While endoscopic visualization may be sufficient for diagnosis, a biopsy may also be taken during endoscopy, aiding in the diagnosis of H. pylori infections, and differentiating tumors.

CT angiography may also be used to locate the source of upper-GI bleeding.

== Management ==
Treatment of coffee ground emesis depends on underlying etiology. Patient history and initial labs, especially hemoglobin, can help stratify patients by need for immediate intervention.

Bleeding ulcers believed to be caused by H. pylori infections are typically treated with a combination of medications. Medications used in the treatment of such ulcers fall into two categories. First, medications are used to decrease pain associated with ulcers by limiting acid exposure to sensitive ulcers. This can be accomplished by medications that reduce stomach acid production, such as proton pump inhibitors (PPI) or H2-blockers, or through conventional antacids. Sucralfate is also effective in this role, as it coats the ulcer, thus protecting it from caustic stomach acid. Second, antibiotic therapy is used to eliminate the underlying bacterial infection. Clarithromycin and amoxicillin are commonly used in tandem, but antibiotic regiments may vary based on organism susceptibility, side effects, and patient allergies. Gastric ulcers caused by NSAID use can be treated with NSAID cessation, or a proton pump inhibitor if cessation is not possible. Non-healing ulcers should be examined for other causes, such as cancer or Zollinger-Elison syndrome.

Esophageal bleeding is predominantly caused by gastrointestinal reflux disease (GERD). PPI medications are preferred to H2-blocking medication due to increased rates of patient improvement, though both medications are commonly used. Severe cases of GERD may be refractory to these medications and require fundoplication, a surgery in which the gastroesophageal junction is surgically reinforced. While lifestyle modifications, diet modification, and antacid use may reduce GERD symptoms such as heartburn, these methods are not sufficient to heal esophageal ulcers.
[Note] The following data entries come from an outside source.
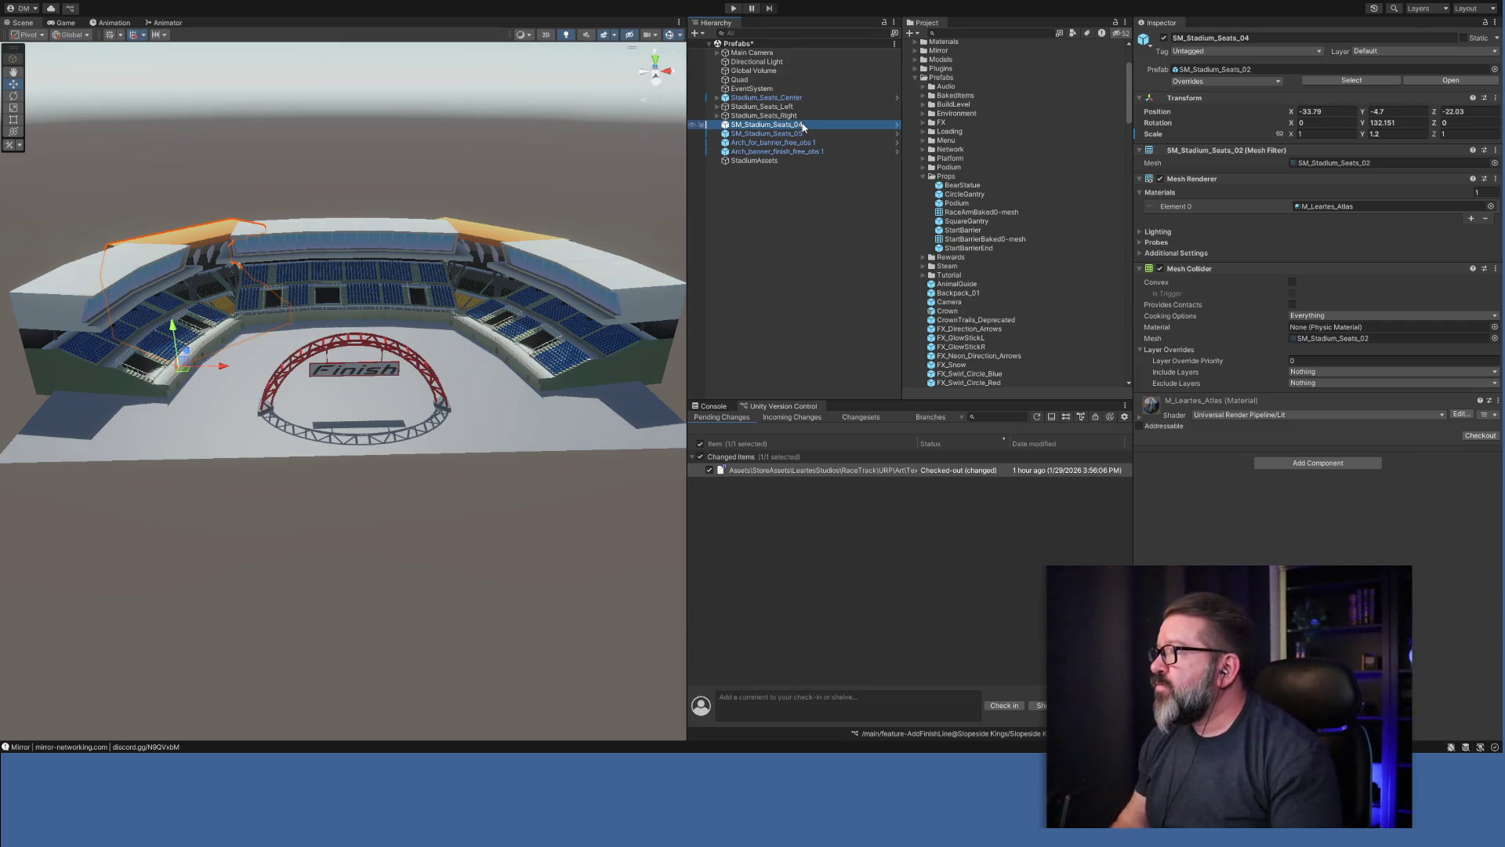
Rename SM_Stadium_Seats_04 to Stadium_Seats_LeftCorner.
click(1268, 36)
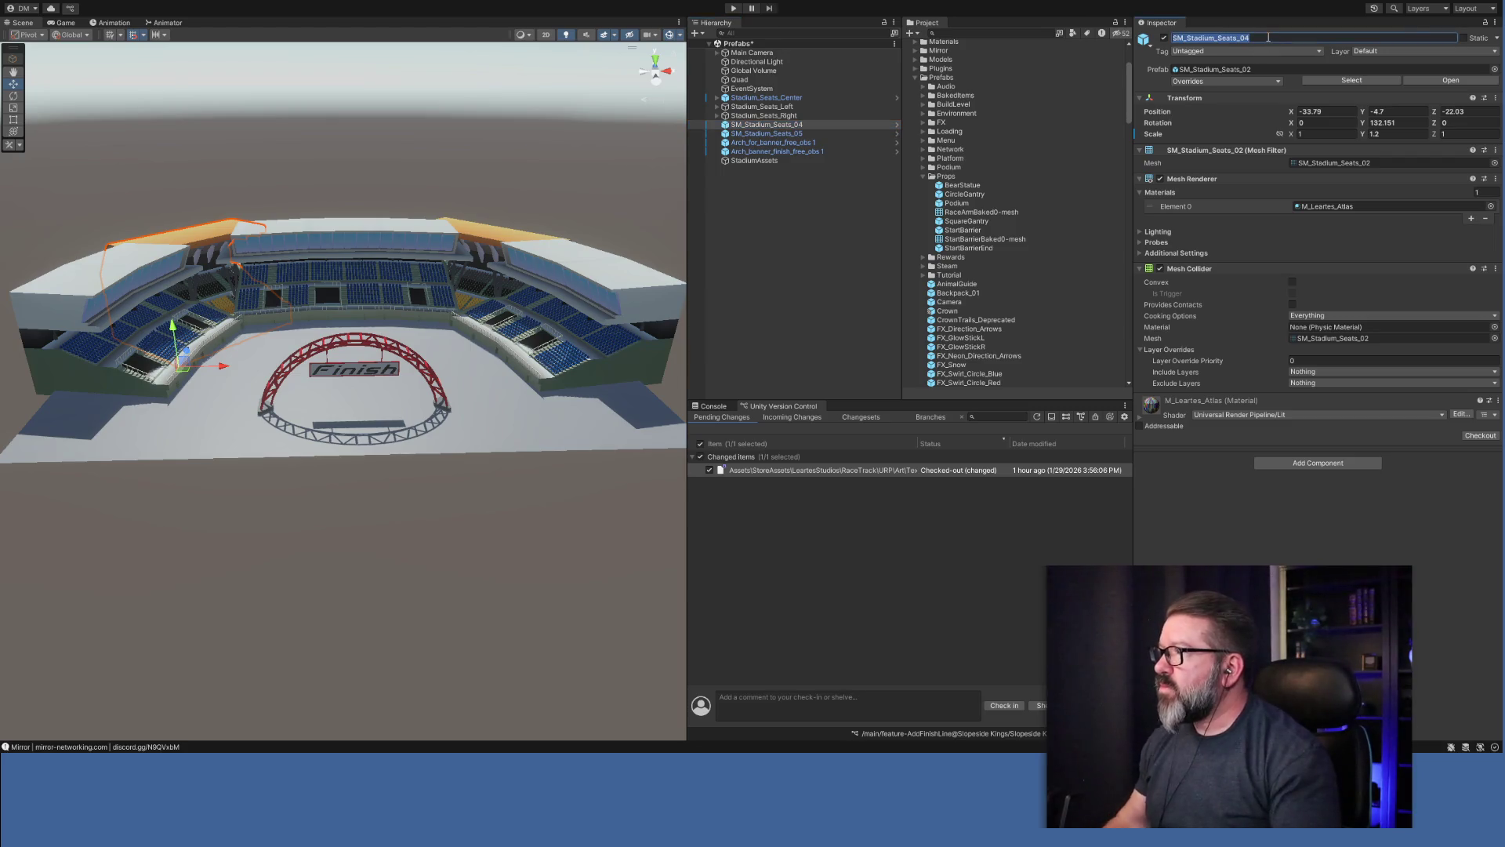
click(1268, 36)
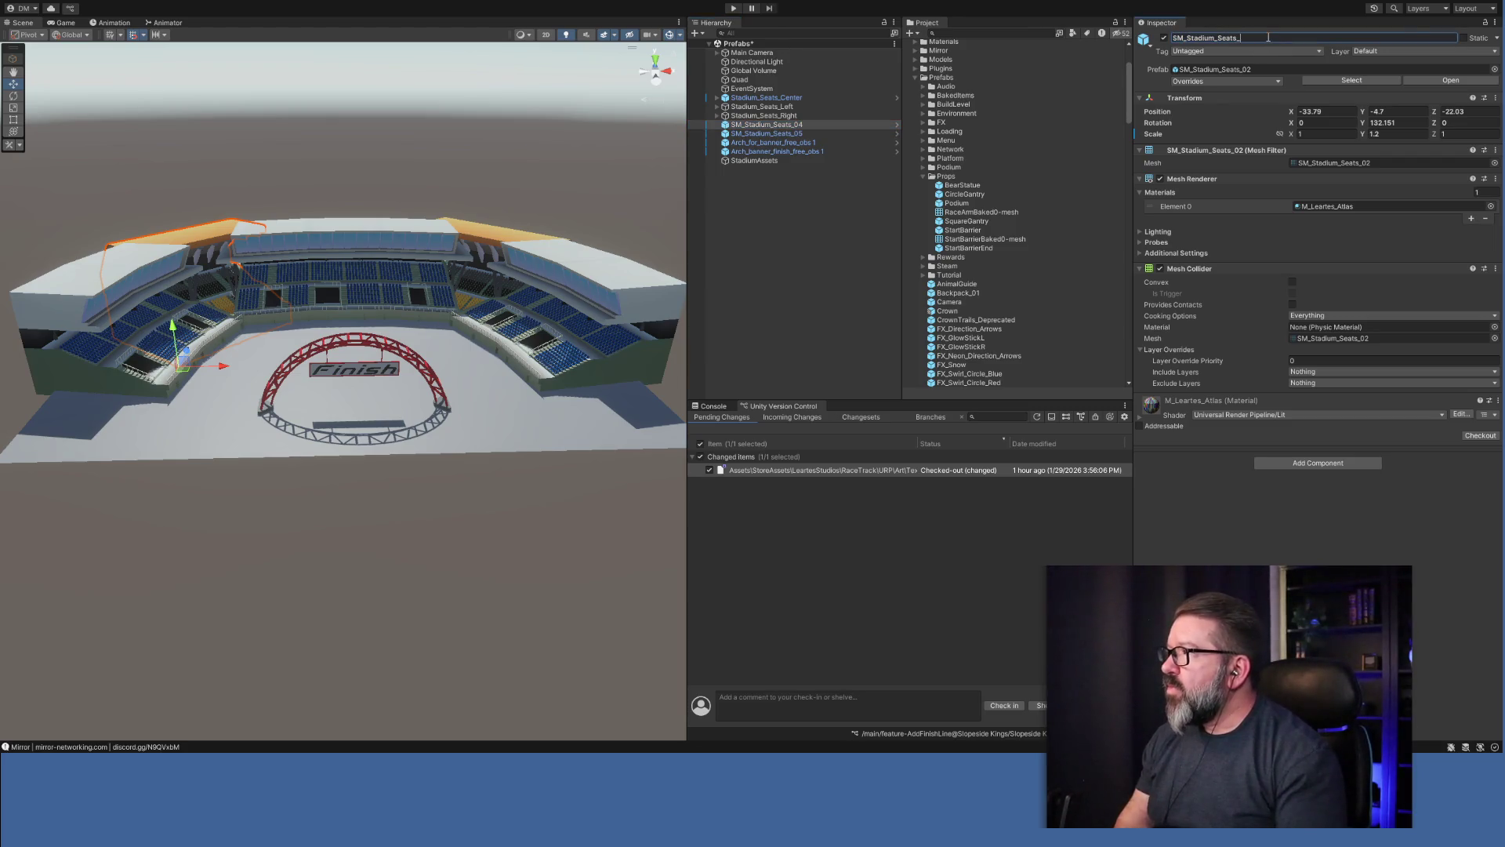
text(LeftCorner)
Variceal bleeding may be treated through a variety of medications and interventions, depending on underlying causes and severity. Severe cases are unlikely to present as coffee ground emesis, and are more likely to present as bright red vomitus.

Esophageal lacerations (Mallory-Weiss tears) are mostly self-limiting, though the majority require blood transfusions to compensate for blood loss. Endoscopic interventions, including epinephrine injections, clipping, and cauterization may be utilized if needed.